Saluant les efforts de Mme Bensouda pour poursuivre les enquêtes de la CPI malgré les entraves subies par la Cour en Libye, la représentante s’est dite préoccupée par l’augmentation des attaques contre des innocents sur le territoire libyen, citant notamment les attaques contre des installations médicales à Benghazi. Elle s’est également insurgée contre les crimes dont sont victimes les migrants et a salué à cet égard la décision du Bureau de la Procureure d’enquêter sur ces exactions.
S’agissant des affaires en cours, la représentante a appelé les autorités libyennes à faire en sorte que Saif Al-Islam Qadhafi puisse être remis dans les meilleurs délais à la CPI. Dans l’affaire Al-Tuhamy Mohamed Khaled, la déléguée a salué la décision de la Procureure de rendre public le mandat d’arrêt de 2013 et a appelé la Libye à coopérer pour que l’intéressé soit arrêté et remis à la Cour.
Tout en se disant consciente des contraintes financières de la Cour, la déléguée s’est enfin dite prête à collaborer avec d’autres États Membres pour que la Cour dispose des ressources nécessaires à l’accomplissement de sa mission.
Soulignant l’importance de renforcer le rôle de la CPI dans les pays n’ayant pas la capacité à rendre la justice de manière satisfaisante, M. ELBIO ROSSELLI (Uruguay) a encouragé les États Membres qui ne seraient toujours pas parties au Statut de Rome à y adhérer dans les plus brefs délais.
Le représentant a constaté avec pessimisme les errements dans la mise en œuvre de l’Accord politique libyen, ainsi que la persistance de la menace terroriste et de l’urgence humanitaire dans le pays. Afin de mettre fin à la crise institutionnelle actuelle, le représentant a appelé à progresser sur la voix d’une véritable transition démocratique.

Consignes →
1. Indiquez si chacune des affirmations suivantes concorde avec le texte présenté, en répondant par oui ou par non et en citant à l'identique les mots qui tranchent. (a) La représentante a salué la décision du Bureau de la Procureure d'enquêter sur les crimes commis contre les migrants. (b) Le mandat d'arrêt dans l'affaire Al-Tuhamy Mohamed Khaled date de 2016. (c) M. Elbio Rosselli a encouragé les États Membres non parties au Statut de Rome à y adhérer.
2. Recopiez le passage du texte présenté qui va de « Tout en se disant » jusqu'à « plus brefs délais. » inclus.
Vous n'aurez pas besoin de consulter les entrées.

Entrées fournies →
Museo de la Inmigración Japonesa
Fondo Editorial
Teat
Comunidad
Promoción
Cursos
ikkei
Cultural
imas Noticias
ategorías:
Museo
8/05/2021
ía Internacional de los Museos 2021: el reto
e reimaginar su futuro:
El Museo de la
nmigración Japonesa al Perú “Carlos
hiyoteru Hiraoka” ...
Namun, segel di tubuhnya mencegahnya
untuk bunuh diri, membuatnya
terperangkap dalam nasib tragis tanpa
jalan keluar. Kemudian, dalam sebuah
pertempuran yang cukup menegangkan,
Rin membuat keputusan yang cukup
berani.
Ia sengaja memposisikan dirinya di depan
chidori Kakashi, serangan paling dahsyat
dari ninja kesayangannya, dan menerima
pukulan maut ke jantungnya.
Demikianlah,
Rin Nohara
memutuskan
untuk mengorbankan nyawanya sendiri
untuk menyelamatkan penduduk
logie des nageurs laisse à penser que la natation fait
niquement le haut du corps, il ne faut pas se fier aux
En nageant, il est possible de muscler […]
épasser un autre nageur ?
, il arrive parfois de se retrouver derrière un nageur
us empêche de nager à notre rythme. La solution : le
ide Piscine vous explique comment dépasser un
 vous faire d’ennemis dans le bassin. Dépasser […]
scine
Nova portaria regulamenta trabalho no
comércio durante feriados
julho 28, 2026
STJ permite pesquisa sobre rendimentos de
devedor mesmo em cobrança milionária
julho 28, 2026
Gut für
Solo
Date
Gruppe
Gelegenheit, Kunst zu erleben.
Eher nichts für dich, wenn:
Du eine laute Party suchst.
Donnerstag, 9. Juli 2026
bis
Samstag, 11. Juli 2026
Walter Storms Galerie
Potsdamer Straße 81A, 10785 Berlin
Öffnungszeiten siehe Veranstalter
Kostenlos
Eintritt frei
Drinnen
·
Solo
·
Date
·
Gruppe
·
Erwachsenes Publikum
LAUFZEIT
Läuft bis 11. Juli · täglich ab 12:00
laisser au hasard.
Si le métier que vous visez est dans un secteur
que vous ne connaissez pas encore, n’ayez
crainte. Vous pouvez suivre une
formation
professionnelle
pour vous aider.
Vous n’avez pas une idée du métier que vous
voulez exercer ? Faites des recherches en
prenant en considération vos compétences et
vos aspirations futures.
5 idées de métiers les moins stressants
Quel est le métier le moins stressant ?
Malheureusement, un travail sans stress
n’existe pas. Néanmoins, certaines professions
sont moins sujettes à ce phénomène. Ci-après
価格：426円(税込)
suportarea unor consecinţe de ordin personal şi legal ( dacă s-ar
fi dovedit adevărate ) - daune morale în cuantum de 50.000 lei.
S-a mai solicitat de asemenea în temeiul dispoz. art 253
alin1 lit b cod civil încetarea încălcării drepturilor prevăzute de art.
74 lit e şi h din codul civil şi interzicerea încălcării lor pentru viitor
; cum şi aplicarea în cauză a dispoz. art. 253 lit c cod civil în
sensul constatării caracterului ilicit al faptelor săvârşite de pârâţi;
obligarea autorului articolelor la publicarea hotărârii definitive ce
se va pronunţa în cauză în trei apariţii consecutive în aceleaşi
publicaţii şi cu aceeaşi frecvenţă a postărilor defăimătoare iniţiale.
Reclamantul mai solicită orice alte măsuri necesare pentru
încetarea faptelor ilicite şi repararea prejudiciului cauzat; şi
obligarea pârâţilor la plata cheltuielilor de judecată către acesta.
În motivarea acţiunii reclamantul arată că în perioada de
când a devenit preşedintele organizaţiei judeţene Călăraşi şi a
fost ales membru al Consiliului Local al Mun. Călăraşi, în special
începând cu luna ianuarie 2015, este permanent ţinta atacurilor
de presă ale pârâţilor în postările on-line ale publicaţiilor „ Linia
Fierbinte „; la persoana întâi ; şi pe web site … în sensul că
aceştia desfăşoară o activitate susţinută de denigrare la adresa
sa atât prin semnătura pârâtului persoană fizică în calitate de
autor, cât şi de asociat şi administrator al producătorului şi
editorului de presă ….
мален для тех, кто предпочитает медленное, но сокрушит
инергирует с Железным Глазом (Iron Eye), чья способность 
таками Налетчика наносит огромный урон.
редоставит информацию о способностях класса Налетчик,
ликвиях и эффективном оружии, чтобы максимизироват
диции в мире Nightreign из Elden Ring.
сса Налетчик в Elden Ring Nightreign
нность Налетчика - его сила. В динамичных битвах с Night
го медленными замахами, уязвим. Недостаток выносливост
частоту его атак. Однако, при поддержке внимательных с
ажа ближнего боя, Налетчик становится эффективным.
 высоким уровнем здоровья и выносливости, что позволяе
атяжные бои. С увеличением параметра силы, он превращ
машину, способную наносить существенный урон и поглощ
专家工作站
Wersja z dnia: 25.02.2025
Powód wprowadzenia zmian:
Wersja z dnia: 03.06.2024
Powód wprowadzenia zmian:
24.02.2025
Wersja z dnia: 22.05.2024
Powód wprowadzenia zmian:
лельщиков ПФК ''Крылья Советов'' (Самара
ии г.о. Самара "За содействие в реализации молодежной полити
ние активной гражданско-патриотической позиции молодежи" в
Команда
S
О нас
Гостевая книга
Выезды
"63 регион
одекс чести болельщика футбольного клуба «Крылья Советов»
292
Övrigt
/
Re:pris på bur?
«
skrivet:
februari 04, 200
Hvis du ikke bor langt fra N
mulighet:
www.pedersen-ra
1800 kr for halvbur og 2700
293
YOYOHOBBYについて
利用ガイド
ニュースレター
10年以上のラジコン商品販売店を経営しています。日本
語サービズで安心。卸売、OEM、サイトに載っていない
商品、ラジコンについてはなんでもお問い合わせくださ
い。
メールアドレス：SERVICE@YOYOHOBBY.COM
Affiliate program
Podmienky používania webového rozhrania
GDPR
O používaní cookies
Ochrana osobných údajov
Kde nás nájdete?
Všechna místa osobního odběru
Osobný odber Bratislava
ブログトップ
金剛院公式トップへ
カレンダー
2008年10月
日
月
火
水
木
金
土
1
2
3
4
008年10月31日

Réponses fournies →
1.
(a) Oui : « a salué à cet égard la décision du Bureau de la Procureure d’enquêter sur ces exactions ».
(b) Non : « rendre public le mandat d’arrêt de 2013 ».
(c) Oui : « a encouragé les États Membres qui ne seraient toujours pas parties au Statut de Rome à y adhérer dans les plus brefs délais ».

2.
Tout en se disant consciente des contraintes financières de la Cour, la déléguée s’est enfin dite prête à collaborer avec d’autres États Membres pour que la Cour dispose des ressources nécessaires à l’accomplissement de sa mission.
Soulignant l’importance de renforcer le rôle de la CPI dans les pays n’ayant pas la capacité à rendre la justice de manière satisfaisante, M. ELBIO ROSSELLI (Uruguay) a encouragé les États Membres qui ne seraient toujours pas parties au Statut de Rome à y adhérer dans les plus brefs délais.